→ PROMPT A
Using the Library Journal review, decide whether each statement below agrees with it. Answer yes or no for each, and quote the exact words from the review that settle it.
(i) Linno loses her left hand in a firecracker accident.
(ii) At her interview, Anju presents Linno's artwork as her own.
(iii) In New York, Anju takes a job at a restaurant.
→ PROMPT B
Put this sentence from the Library Journal review into Spanish: "The younger Anju excels in academics and applies for a scholarship at a prestigious high school in New York."
→ PROMPT C
Answer these questions from the Library Journal review, one per line:
(i) Where are Linno and Anju raised?
(ii) How does Linno gain fame?
(iii) What does Anju want to earn enough money to hire?

→ TEXT EXCERPT
______

Reviews provided by Syndetics

Library Journal Review

In Kerala, India, sisters Linno and Anju are raised by their father and grandmother, their mother having suspiciously drowned when they were young. Bad luck seems to follow the family when Linno loses her right hand in a firecracker accident; however, she overcomes her disability by learning to draw, gaining fame by painting pictures on the windows of local businesses. The younger Anju excels in academics and applies for a scholarship at a prestigious high school in New York. During her all-important interview, Anju passes off Linno's artwork as her own, thereby winning the scholarship. She moves to New York to attend the school, but all unravels when Anju's deception is discovered and, in shame, she runs away. While Anju works at a hair salon in order to earn enough money to hire an immigration lawyer, Linno and her father tackle the bureaucratic red tape involved in obtaining a U.S. visa, intent on going to New York to find Anju. This debut paints amusing and disturbing pictures of both cultures, highlighting the struggles experienced by those who find themselves on foreign soil. Sensitively told and completely engrossing. [See Prepub Alert, LJ 12/08.]-Joy Humphrey, Pepperdine Univ. Law Lib., Malibu, CA (c) Copyright 2010. Library Journals LLC, a wholly owned subsidiary of Media Source, Inc. No redistribution permitted.

______

(Dataset entries)
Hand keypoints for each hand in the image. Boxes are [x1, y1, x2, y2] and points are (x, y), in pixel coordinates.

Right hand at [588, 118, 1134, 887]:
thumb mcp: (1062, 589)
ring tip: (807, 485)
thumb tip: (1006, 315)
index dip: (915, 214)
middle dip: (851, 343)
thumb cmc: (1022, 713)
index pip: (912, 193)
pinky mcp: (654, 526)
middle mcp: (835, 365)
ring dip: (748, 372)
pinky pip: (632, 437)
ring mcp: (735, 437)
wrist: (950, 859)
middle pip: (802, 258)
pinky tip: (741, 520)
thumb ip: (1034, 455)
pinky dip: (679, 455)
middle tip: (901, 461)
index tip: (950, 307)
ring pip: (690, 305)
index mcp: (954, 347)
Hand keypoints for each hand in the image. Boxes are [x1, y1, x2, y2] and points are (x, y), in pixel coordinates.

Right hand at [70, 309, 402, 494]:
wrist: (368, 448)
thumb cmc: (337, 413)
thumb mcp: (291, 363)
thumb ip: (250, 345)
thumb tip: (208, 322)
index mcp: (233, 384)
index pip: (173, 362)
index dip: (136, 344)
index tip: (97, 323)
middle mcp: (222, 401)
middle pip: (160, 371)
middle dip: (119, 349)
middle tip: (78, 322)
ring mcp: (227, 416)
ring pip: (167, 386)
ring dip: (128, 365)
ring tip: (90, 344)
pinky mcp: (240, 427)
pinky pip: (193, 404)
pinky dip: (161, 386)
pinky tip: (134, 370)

______

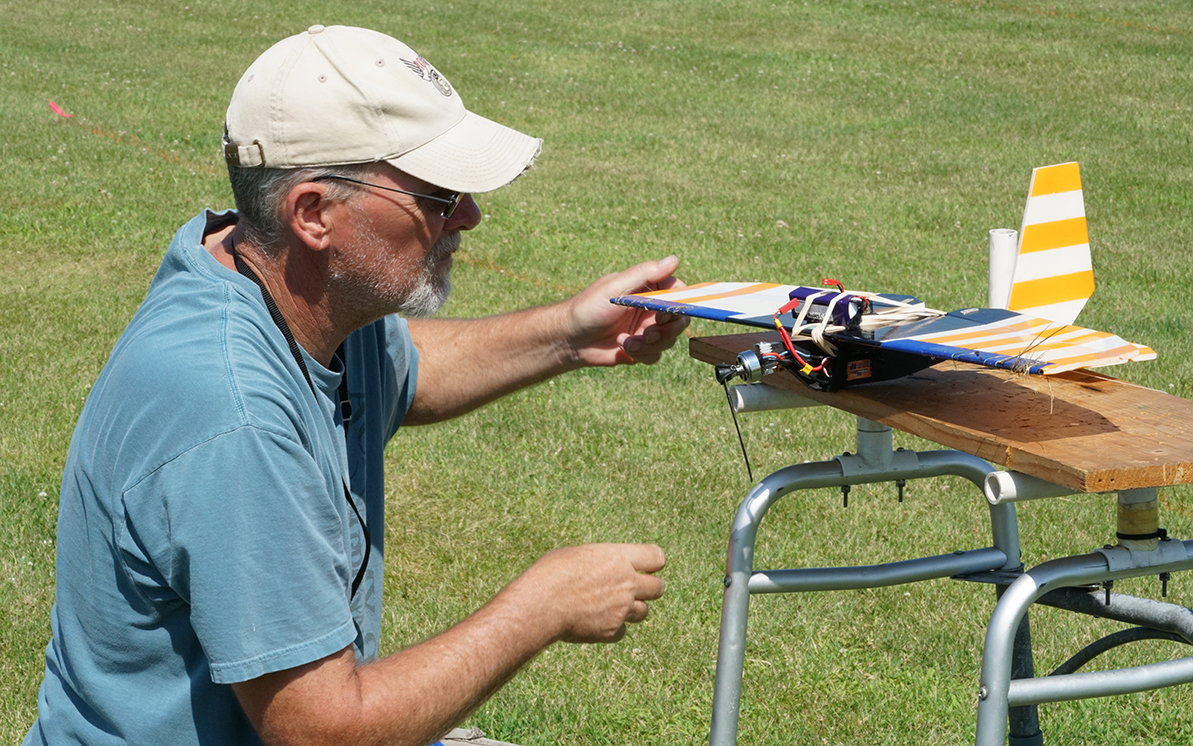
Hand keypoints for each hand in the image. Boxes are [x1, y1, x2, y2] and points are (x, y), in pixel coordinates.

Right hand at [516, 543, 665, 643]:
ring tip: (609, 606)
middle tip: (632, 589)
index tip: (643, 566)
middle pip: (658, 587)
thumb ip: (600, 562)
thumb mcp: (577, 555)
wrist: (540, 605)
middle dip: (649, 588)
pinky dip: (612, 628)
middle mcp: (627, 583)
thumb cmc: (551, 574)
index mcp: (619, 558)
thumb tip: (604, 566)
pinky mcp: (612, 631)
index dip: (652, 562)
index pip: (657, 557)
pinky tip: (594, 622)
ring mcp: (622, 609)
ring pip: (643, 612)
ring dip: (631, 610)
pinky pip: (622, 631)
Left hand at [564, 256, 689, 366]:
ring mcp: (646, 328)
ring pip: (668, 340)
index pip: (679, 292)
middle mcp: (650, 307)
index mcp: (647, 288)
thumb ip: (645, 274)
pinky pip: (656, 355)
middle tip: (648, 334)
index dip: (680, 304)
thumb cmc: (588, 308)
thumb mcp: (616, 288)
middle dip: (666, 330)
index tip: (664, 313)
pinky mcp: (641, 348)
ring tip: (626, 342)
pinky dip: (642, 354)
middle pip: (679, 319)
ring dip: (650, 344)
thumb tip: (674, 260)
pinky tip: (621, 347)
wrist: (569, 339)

______

→ RESULT A
(i) No: "Linno loses her right hand in a firecracker accident"
(ii) Yes: "Anju passes off Linno's artwork as her own"
(iii) No: "Anju works at a hair salon"

→ RESULT B
La menor, Anju, destaca en los estudios y solicita una beca en una prestigiosa escuela secundaria de Nueva York.

→ RESULT C
(i) In Kerala, India.
(ii) By painting pictures on the windows of local businesses.
(iii) An immigration lawyer.